**EXERCISE REQUIREMENTS:**
Find each line below containing the word "which" and copy it.

**SUPPLIED DATA:**
^^^^

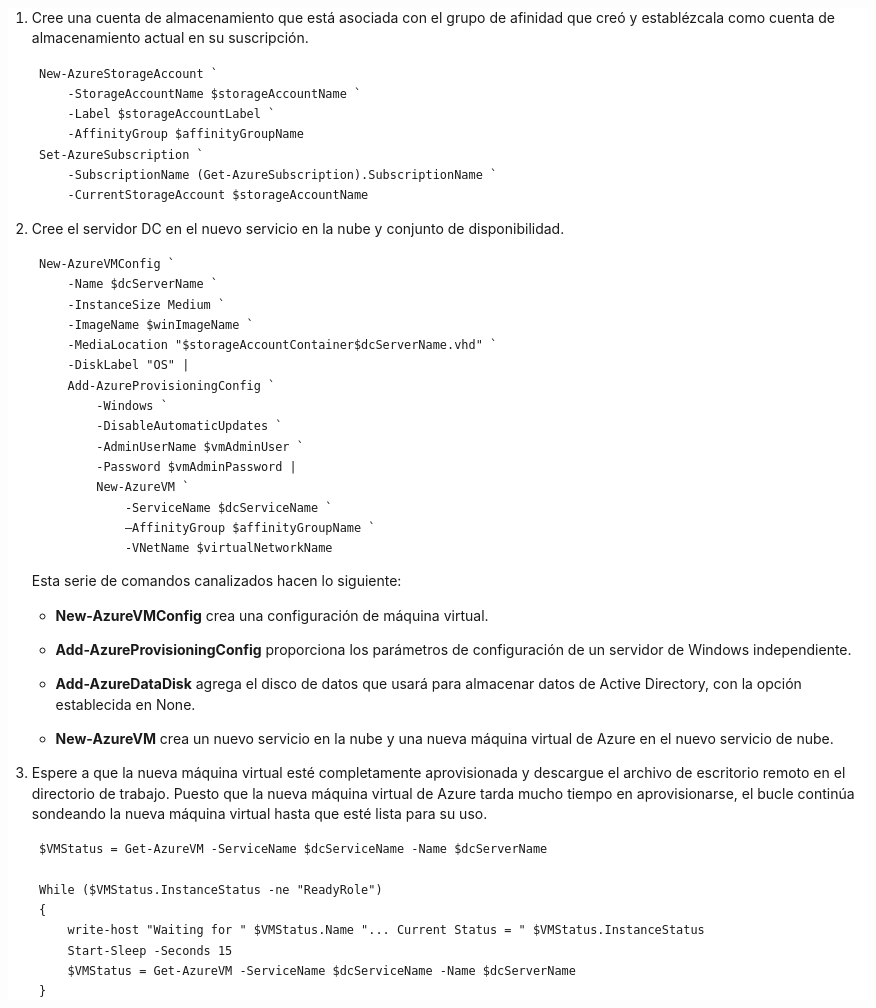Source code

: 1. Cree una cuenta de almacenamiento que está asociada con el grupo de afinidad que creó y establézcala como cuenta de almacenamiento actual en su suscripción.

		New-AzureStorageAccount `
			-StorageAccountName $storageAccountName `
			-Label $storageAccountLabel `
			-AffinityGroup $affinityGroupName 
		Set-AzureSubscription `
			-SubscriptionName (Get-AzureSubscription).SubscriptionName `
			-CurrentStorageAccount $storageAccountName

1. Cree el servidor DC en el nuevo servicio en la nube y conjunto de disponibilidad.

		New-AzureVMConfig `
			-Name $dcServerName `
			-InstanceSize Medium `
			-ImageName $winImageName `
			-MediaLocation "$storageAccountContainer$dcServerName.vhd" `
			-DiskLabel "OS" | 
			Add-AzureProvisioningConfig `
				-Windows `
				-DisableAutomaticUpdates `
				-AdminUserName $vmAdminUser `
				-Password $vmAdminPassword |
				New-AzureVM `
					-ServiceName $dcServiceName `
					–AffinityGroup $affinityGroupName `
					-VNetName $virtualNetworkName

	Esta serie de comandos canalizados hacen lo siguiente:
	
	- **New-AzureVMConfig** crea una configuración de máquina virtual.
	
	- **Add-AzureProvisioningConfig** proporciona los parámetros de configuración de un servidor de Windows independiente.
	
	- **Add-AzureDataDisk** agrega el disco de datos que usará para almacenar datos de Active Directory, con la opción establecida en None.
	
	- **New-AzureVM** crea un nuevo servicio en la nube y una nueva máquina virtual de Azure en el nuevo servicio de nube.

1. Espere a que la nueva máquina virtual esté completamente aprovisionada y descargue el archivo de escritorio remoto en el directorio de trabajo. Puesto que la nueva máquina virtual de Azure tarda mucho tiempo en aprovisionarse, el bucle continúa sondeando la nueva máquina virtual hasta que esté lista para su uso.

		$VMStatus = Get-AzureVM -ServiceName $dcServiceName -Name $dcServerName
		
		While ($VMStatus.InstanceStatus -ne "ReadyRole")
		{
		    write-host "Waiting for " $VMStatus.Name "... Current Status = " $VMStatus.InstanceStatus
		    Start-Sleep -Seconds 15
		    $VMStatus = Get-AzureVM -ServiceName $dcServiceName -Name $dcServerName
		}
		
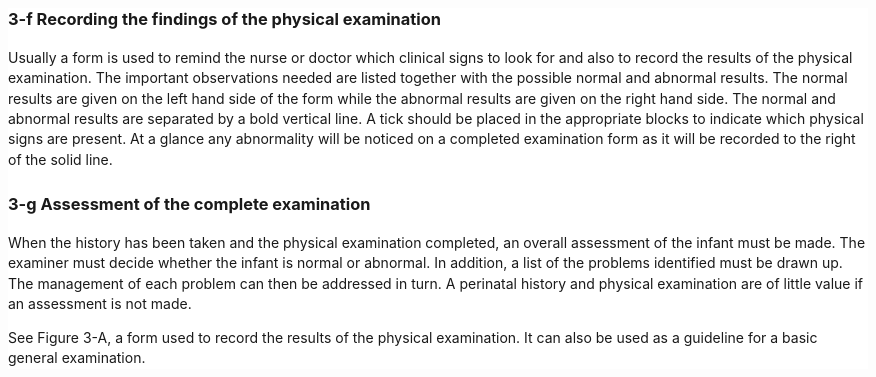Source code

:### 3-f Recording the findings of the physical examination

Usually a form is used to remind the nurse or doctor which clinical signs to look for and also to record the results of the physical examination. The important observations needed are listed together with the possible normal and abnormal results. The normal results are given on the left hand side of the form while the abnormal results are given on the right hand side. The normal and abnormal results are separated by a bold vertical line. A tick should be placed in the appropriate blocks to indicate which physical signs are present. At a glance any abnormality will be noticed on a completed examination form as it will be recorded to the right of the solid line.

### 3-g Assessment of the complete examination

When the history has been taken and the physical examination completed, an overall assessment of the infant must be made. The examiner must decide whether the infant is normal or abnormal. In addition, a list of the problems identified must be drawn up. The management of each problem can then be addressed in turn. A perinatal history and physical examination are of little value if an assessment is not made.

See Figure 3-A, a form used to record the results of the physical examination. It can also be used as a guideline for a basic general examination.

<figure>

^^^^

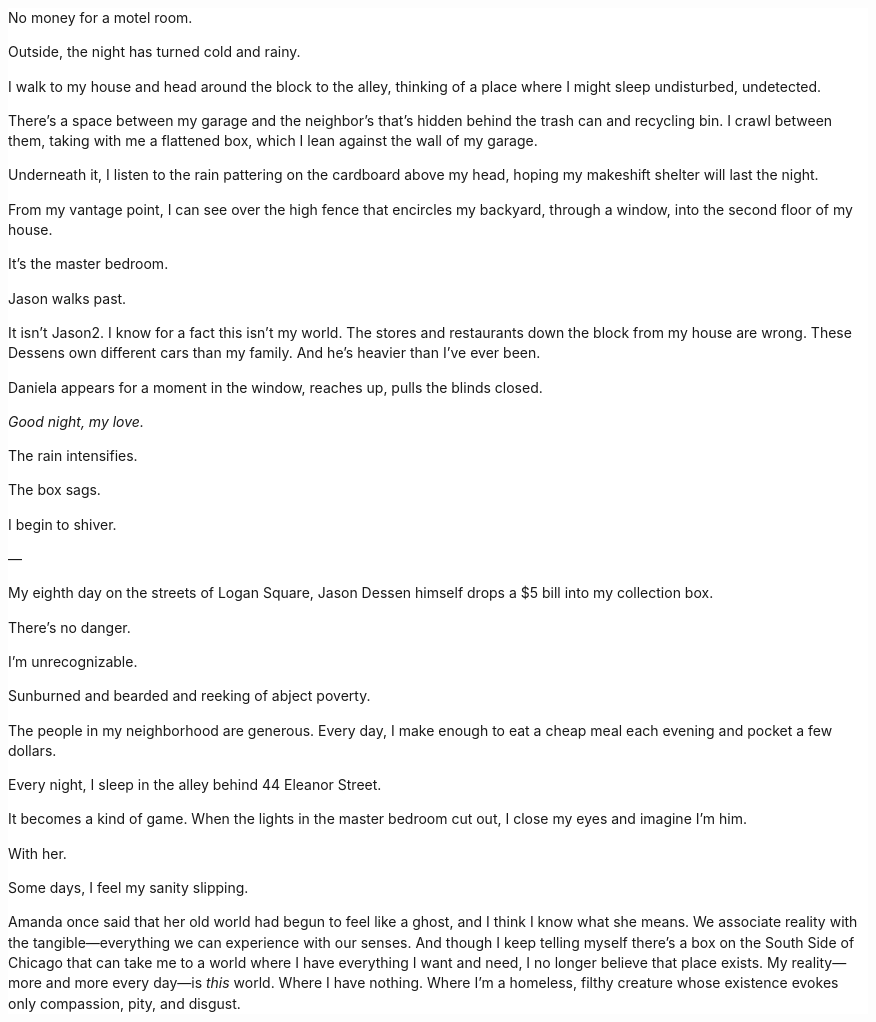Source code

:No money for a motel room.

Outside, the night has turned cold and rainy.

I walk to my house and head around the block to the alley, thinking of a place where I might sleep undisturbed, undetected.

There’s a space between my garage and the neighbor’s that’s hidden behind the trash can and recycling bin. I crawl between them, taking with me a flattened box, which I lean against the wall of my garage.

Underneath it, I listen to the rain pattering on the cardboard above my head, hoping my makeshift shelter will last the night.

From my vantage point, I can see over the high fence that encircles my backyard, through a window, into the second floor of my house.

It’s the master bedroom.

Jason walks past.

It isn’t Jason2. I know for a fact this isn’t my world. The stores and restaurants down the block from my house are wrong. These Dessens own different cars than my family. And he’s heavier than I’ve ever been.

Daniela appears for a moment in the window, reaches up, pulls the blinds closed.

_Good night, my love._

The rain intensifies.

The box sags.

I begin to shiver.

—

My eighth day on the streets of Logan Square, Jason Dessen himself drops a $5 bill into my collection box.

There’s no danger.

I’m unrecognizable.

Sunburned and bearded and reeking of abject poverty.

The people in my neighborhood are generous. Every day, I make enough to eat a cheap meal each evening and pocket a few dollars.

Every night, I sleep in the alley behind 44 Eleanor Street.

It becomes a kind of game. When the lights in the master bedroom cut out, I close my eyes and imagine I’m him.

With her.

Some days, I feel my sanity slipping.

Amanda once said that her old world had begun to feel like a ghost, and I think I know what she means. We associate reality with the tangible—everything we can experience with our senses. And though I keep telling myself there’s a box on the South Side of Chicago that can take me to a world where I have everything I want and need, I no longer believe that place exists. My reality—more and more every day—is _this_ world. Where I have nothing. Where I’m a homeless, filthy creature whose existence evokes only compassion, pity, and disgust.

^^^^

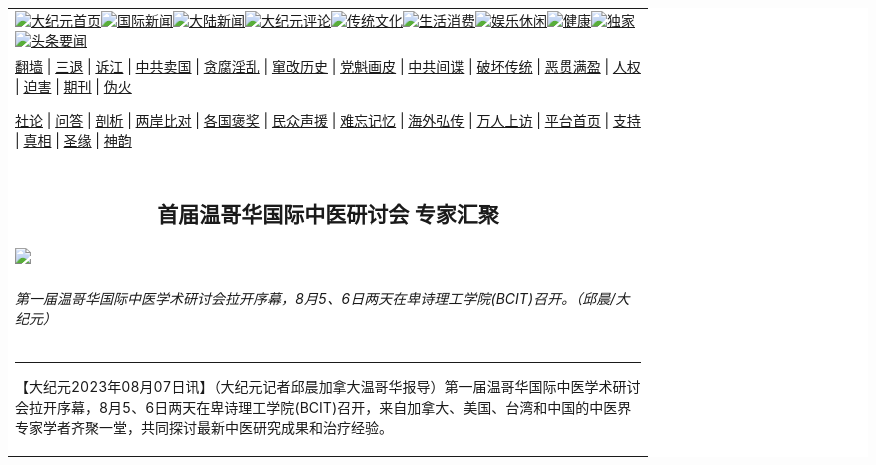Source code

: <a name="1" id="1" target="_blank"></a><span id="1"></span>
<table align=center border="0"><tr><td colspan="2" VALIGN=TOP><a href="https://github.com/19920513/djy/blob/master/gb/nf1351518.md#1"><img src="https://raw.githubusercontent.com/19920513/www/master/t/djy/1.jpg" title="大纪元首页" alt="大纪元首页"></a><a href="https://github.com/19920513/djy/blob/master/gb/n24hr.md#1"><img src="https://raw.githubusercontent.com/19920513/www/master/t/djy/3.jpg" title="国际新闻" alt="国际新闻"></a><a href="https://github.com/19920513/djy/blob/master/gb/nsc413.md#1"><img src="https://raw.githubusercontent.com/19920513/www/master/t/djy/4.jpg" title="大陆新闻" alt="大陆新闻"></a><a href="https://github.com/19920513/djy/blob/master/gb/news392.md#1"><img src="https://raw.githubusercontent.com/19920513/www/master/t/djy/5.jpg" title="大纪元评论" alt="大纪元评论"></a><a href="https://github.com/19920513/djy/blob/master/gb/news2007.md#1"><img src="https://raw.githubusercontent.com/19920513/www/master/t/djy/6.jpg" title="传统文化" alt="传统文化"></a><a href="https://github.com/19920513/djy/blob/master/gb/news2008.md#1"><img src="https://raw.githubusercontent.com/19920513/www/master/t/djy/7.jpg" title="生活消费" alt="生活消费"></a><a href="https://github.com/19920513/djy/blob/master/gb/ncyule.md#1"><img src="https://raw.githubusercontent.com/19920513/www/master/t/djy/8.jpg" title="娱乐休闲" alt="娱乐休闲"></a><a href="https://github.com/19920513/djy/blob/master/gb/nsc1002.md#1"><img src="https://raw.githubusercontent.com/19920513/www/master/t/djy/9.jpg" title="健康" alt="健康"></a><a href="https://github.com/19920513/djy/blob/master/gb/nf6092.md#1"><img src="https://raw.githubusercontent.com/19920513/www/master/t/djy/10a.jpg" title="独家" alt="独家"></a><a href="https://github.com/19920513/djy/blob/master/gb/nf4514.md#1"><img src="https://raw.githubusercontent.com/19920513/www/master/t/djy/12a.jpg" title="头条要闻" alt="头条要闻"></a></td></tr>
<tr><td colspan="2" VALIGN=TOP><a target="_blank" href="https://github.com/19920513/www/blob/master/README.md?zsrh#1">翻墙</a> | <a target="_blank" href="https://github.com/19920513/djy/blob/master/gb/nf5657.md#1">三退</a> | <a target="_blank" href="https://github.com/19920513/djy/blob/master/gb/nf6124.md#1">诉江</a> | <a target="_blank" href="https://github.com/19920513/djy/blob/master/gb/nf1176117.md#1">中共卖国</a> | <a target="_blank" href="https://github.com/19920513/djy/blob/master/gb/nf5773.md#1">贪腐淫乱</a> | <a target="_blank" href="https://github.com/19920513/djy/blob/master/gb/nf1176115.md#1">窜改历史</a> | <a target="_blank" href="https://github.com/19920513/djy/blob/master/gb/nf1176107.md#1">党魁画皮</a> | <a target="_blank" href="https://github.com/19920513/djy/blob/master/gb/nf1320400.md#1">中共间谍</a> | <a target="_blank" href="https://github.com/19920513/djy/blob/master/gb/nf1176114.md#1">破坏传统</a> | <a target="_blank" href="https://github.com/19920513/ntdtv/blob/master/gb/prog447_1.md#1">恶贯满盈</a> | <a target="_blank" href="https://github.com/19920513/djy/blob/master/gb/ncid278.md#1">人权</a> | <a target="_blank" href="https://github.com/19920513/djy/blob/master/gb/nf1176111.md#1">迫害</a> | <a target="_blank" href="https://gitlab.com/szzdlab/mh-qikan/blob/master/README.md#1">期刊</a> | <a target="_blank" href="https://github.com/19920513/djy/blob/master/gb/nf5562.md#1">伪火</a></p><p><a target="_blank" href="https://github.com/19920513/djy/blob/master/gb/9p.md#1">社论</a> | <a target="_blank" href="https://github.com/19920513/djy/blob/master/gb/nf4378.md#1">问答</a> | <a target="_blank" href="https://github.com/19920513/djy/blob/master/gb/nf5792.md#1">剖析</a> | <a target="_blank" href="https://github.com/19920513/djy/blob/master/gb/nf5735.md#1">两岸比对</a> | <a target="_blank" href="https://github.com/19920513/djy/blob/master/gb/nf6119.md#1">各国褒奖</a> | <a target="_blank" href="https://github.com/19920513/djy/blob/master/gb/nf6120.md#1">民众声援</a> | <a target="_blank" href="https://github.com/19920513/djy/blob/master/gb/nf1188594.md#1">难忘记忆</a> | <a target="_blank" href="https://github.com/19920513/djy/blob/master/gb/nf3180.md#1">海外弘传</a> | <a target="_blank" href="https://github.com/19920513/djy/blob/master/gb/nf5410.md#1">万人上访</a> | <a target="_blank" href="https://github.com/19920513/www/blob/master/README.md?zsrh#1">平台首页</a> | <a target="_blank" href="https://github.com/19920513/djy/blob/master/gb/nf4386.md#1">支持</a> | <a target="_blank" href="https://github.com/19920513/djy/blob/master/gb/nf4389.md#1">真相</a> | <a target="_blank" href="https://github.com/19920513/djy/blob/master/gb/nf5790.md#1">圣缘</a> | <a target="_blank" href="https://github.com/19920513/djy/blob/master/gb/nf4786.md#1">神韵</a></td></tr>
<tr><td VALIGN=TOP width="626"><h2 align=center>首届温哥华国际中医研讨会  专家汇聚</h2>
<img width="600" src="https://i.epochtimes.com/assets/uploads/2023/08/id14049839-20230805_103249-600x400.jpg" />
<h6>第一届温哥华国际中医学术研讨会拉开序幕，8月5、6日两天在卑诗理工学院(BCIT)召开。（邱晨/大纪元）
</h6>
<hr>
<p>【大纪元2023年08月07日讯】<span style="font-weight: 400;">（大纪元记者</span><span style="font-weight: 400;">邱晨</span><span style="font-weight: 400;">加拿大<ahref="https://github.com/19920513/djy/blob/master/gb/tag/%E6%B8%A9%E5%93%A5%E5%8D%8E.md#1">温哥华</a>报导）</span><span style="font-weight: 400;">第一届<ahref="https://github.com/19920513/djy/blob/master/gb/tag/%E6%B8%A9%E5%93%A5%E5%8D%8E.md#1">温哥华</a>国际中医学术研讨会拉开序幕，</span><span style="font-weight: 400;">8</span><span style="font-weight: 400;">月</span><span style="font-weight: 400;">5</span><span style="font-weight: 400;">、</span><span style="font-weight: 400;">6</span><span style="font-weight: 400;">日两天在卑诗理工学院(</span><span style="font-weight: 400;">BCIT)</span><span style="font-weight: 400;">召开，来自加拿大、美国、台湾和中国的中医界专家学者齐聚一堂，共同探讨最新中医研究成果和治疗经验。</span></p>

^^^^

**COMPLETED TASK:**
Usually a form is used to remind the nurse or doctor which clinical signs to look for and also to record the results of the physical examination. The important observations needed are listed together with the possible normal and abnormal results. The normal results are given on the left hand side of the form while the abnormal results are given on the right hand side. The normal and abnormal results are separated by a bold vertical line. A tick should be placed in the appropriate blocks to indicate which physical signs are present. At a glance any abnormality will be noticed on a completed examination form as it will be recorded to the right of the solid line.
There’s a space between my garage and the neighbor’s that’s hidden behind the trash can and recycling bin. I crawl between them, taking with me a flattened box, which I lean against the wall of my garage.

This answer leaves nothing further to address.